Available data:
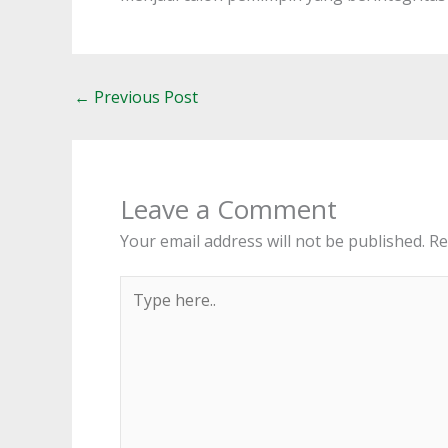
←
Previous Post
Leave a Comment
Your email address will not be published.
Re
Type
here..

Instructions to follow:
Please print the entire listing again exactly, minus its images.

Answer to this task:
←
Previous Post
Leave a Comment
Your email address will not be published.
Re
Type
here..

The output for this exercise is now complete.